* [PROBLEM TO SOLVE]
An exact reproduction of the entries is needed. Keep all pictures out of it.

* [RECORDS PROVIDED]
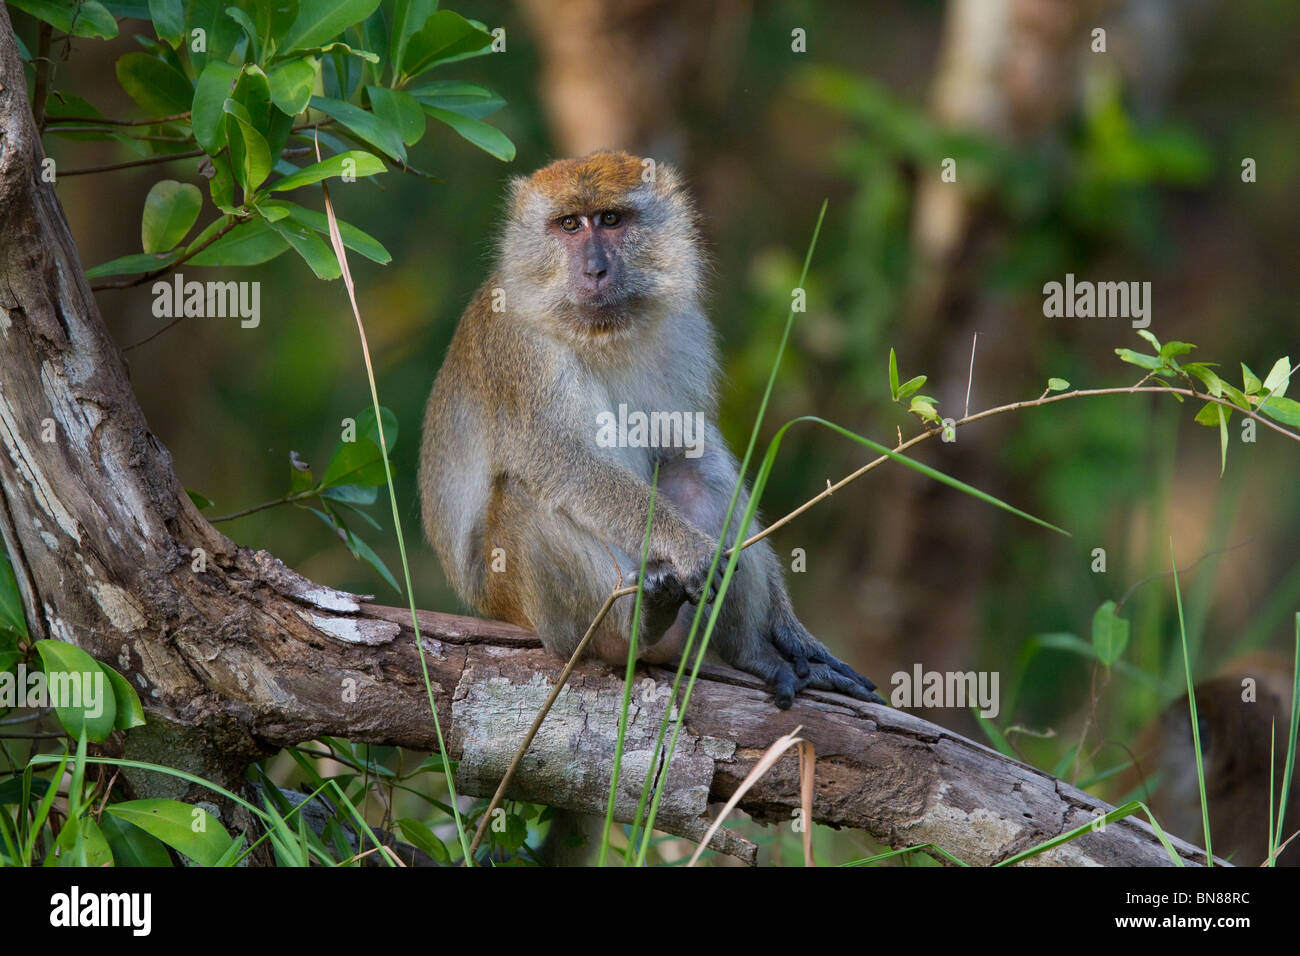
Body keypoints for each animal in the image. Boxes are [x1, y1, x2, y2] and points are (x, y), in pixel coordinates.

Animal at [419, 150, 882, 710]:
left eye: (611, 219)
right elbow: (566, 462)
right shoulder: (520, 351)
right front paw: (688, 547)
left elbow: (685, 443)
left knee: (696, 467)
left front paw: (788, 631)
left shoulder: (685, 330)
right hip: (523, 603)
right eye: (569, 225)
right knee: (526, 495)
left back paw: (749, 649)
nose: (595, 269)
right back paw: (629, 632)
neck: (598, 331)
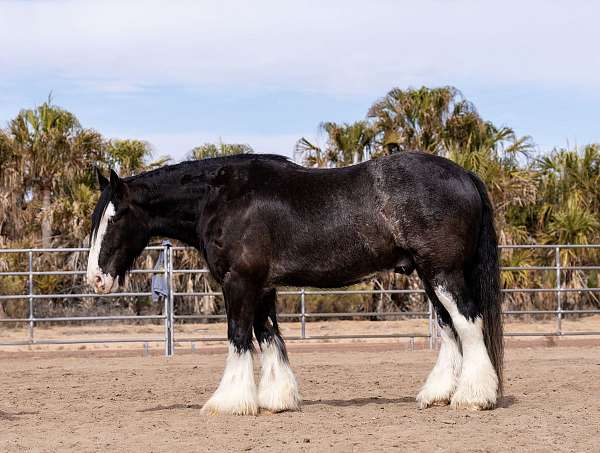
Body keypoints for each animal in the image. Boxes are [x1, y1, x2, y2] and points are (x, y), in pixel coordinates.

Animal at [86, 154, 504, 414]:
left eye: (116, 215)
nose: (95, 279)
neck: (221, 198)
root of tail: (465, 175)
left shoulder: (239, 283)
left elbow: (239, 335)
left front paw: (229, 401)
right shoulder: (262, 286)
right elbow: (269, 336)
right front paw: (278, 398)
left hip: (444, 273)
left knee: (468, 323)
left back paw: (474, 397)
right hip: (428, 276)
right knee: (449, 329)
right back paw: (438, 395)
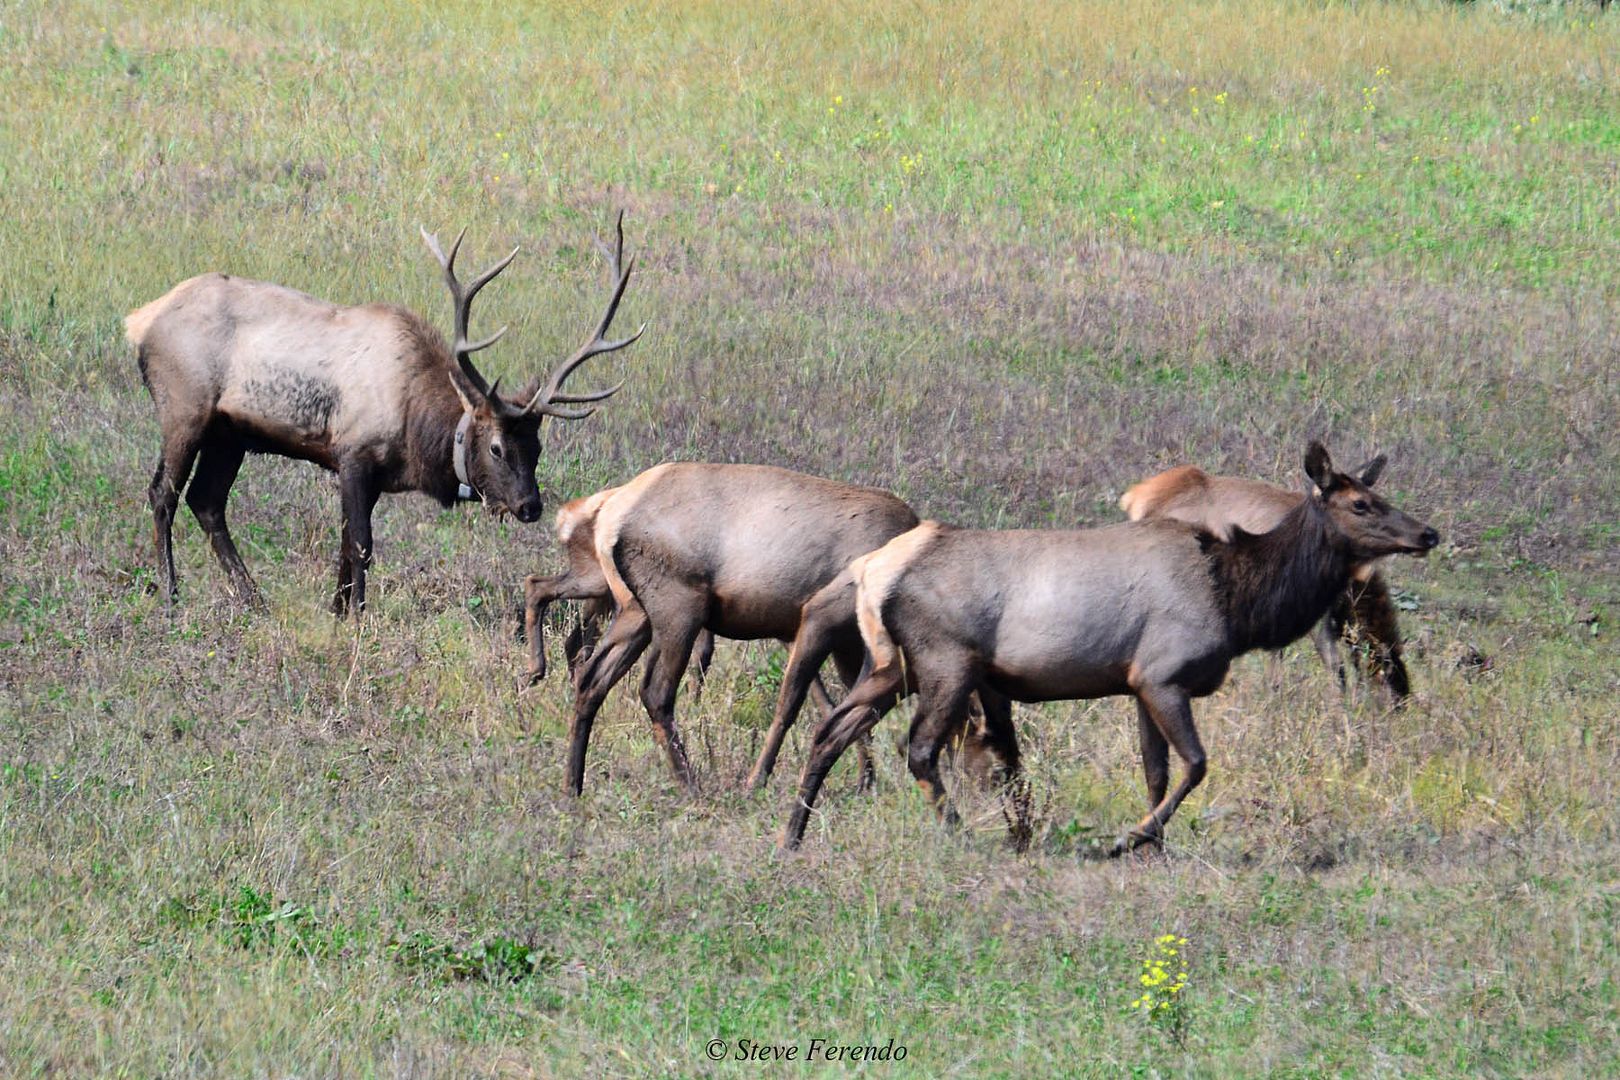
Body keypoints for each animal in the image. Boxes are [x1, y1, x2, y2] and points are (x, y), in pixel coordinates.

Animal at [126, 213, 642, 615]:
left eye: (537, 447)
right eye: (496, 447)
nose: (529, 506)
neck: (416, 428)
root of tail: (140, 320)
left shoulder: (369, 474)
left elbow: (342, 545)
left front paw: (336, 610)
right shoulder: (353, 454)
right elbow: (361, 544)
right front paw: (356, 615)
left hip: (229, 432)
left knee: (206, 501)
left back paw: (255, 599)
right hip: (184, 407)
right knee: (163, 493)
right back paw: (171, 596)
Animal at [558, 462, 1022, 798]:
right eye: (990, 743)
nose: (989, 789)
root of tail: (609, 515)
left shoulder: (837, 638)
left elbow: (838, 705)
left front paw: (865, 780)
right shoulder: (818, 617)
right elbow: (794, 705)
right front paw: (757, 780)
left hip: (635, 610)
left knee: (592, 677)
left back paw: (573, 785)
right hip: (679, 606)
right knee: (655, 692)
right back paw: (691, 785)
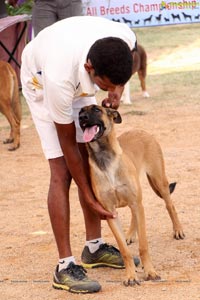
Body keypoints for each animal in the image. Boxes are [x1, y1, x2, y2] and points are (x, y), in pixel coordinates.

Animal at [79, 105, 185, 286]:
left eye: (96, 109)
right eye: (80, 112)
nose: (82, 118)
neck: (105, 160)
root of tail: (141, 130)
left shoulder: (137, 203)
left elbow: (143, 246)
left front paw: (150, 272)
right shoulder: (110, 213)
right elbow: (124, 250)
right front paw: (130, 275)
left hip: (159, 181)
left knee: (169, 204)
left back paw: (177, 230)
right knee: (135, 215)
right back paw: (129, 235)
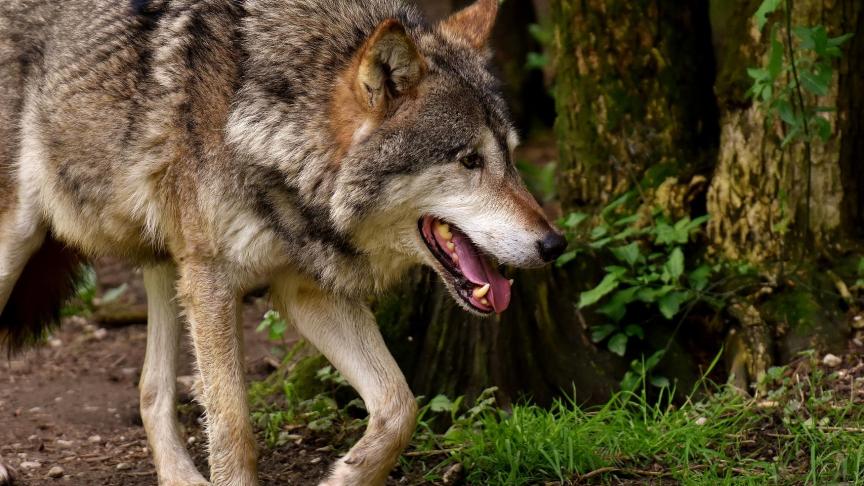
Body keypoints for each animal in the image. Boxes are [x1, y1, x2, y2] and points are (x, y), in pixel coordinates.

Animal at [0, 0, 566, 484]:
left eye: (511, 157)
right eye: (469, 160)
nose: (554, 244)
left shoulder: (304, 289)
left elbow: (399, 407)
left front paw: (345, 476)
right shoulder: (213, 283)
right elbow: (234, 429)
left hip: (167, 262)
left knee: (151, 390)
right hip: (22, 240)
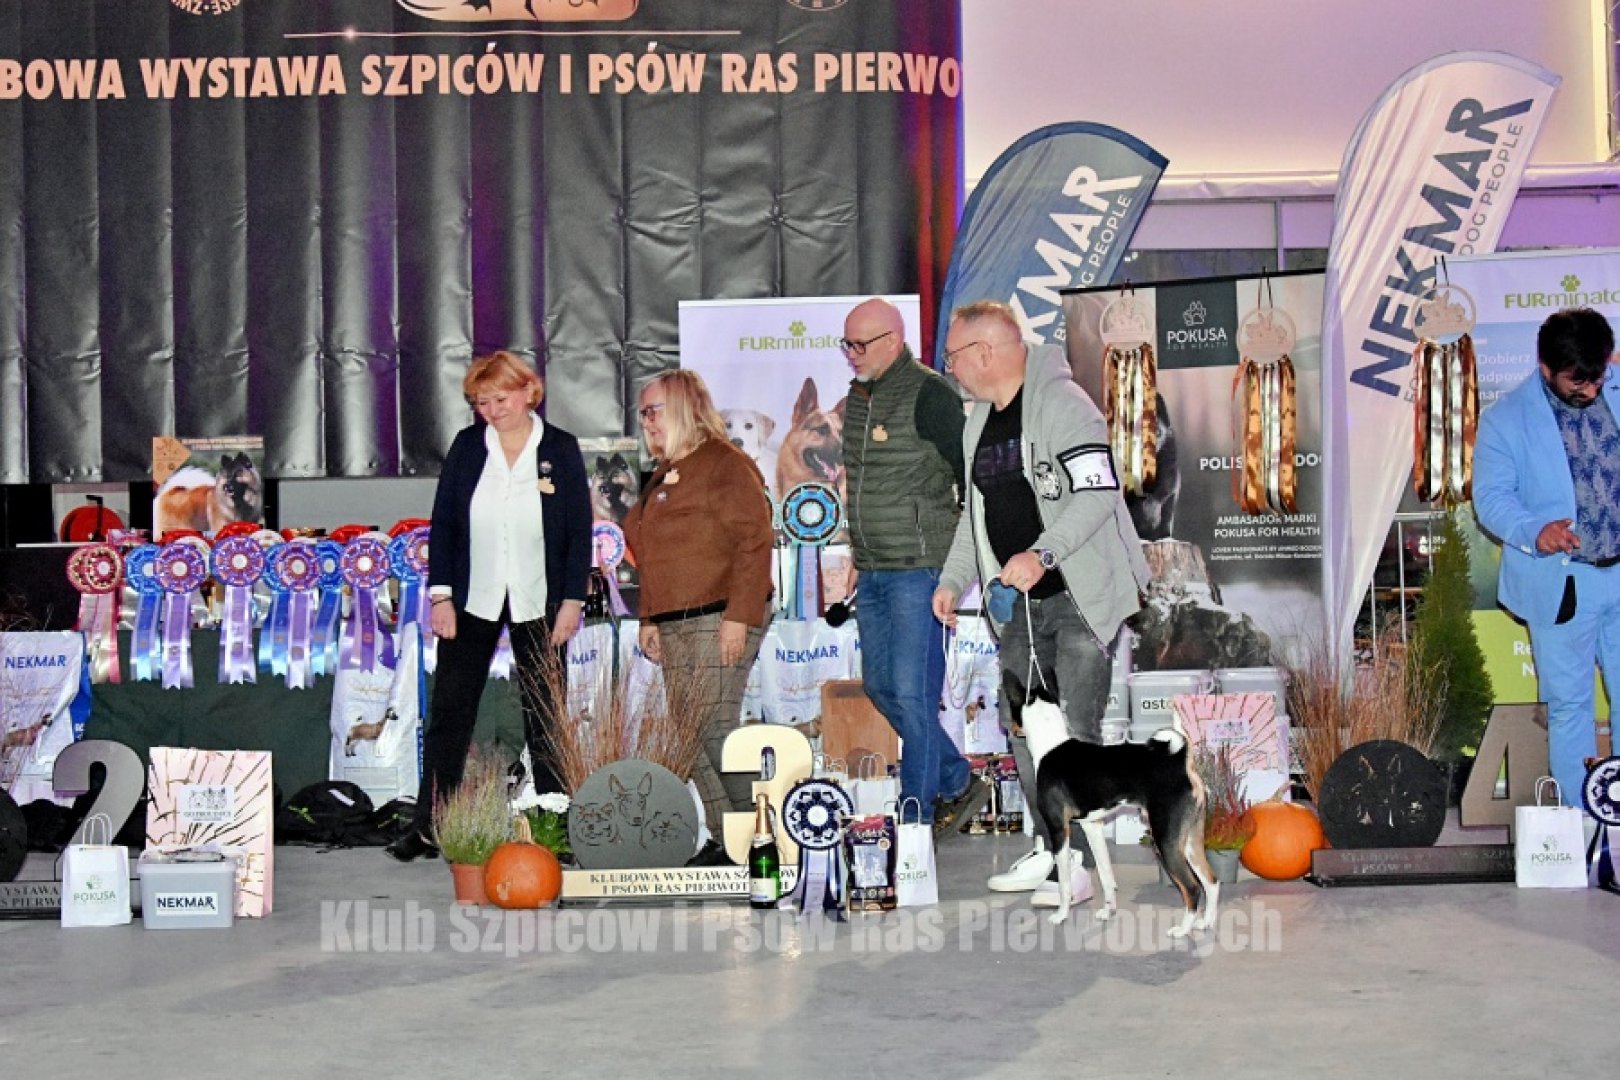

* [RESULT FOR THIS TASK]
Body keypoints for each animal in the image. Boxes are [x1, y1, x2, y2] and points are (x, y), in pixel coordinates.

Animal at [419, 150, 882, 710]:
left eye: (611, 219)
right elbow: (566, 462)
right shoulder: (520, 351)
right front paw: (688, 547)
left elbow: (685, 443)
left knee: (696, 467)
left front paw: (788, 631)
left shoulder: (685, 330)
right hip: (523, 603)
right eye: (569, 225)
right knee: (526, 495)
left back paw: (749, 649)
nose: (595, 269)
right back paw: (629, 632)
neck: (598, 331)
Body keypoints for each animal in the image. Boxes are [x1, y1, x2, y2] and points are (x, y), in pixel coordinates.

Animal at [86, 154, 504, 414]:
left eye: (116, 215)
nose: (95, 279)
neck: (221, 198)
root of tail: (465, 175)
left shoulder: (239, 283)
left elbow: (239, 335)
left front paw: (229, 401)
right shoulder: (262, 286)
right elbow: (269, 336)
right front paw: (278, 398)
left hip: (444, 273)
left knee: (468, 323)
left back paw: (474, 397)
right hip: (428, 276)
right knee: (449, 329)
right back paw: (438, 395)
Body keypoints for each animal in the image. Boxes are [x1, y1, x2, y2] and points are (x, y), in pixel coordinates.

Animal at [126, 213, 642, 615]:
left eye: (537, 447)
right eye: (496, 447)
nose: (529, 506)
neck: (416, 428)
root of tail: (140, 320)
left shoulder: (369, 474)
left elbow: (342, 545)
left front paw: (336, 610)
right shoulder: (353, 454)
right elbow: (361, 544)
right front paw: (356, 615)
left hip: (229, 432)
left knee: (206, 501)
left back paw: (255, 599)
right hip: (184, 407)
right knee: (163, 493)
right back paw: (171, 596)
Animal at [558, 462, 1022, 798]:
right eye: (990, 743)
nose: (989, 789)
root of tail: (609, 515)
left shoulder: (837, 638)
left elbow: (838, 705)
left front paw: (865, 780)
right shoulder: (818, 617)
right elbow: (794, 705)
right front paw: (757, 780)
left hip: (635, 610)
left knee: (592, 677)
left back paw: (573, 785)
right hip: (679, 606)
right knee: (655, 692)
right back paw: (691, 785)
Body keypoints for each animal in the image. Boxes are [x1, y1, x2, y2] and points are (x, y), in pixel coordinates.

Animal at [79, 105, 185, 286]:
left eye: (96, 109)
right eye: (80, 112)
nose: (82, 118)
neck: (105, 160)
root of tail: (141, 130)
left shoulder: (137, 203)
left elbow: (143, 246)
left front paw: (150, 272)
right shoulder: (110, 213)
right elbow: (124, 250)
right front paw: (130, 275)
left hip: (159, 181)
left knee: (169, 204)
left back paw: (177, 230)
right knee: (135, 215)
right back paw: (129, 235)
Body keypoints for each animal in the image. Boxes are [x1, y1, x2, y2] and points are (x, y), in pixel coordinates.

Animal at [0, 0, 566, 484]:
left eye: (511, 157)
right eye: (469, 160)
nose: (554, 244)
left shoulder: (304, 289)
left elbow: (399, 407)
left front paw: (345, 476)
right shoulder: (213, 283)
right elbow: (234, 429)
left hip: (167, 262)
left knee: (151, 390)
right hip: (22, 240)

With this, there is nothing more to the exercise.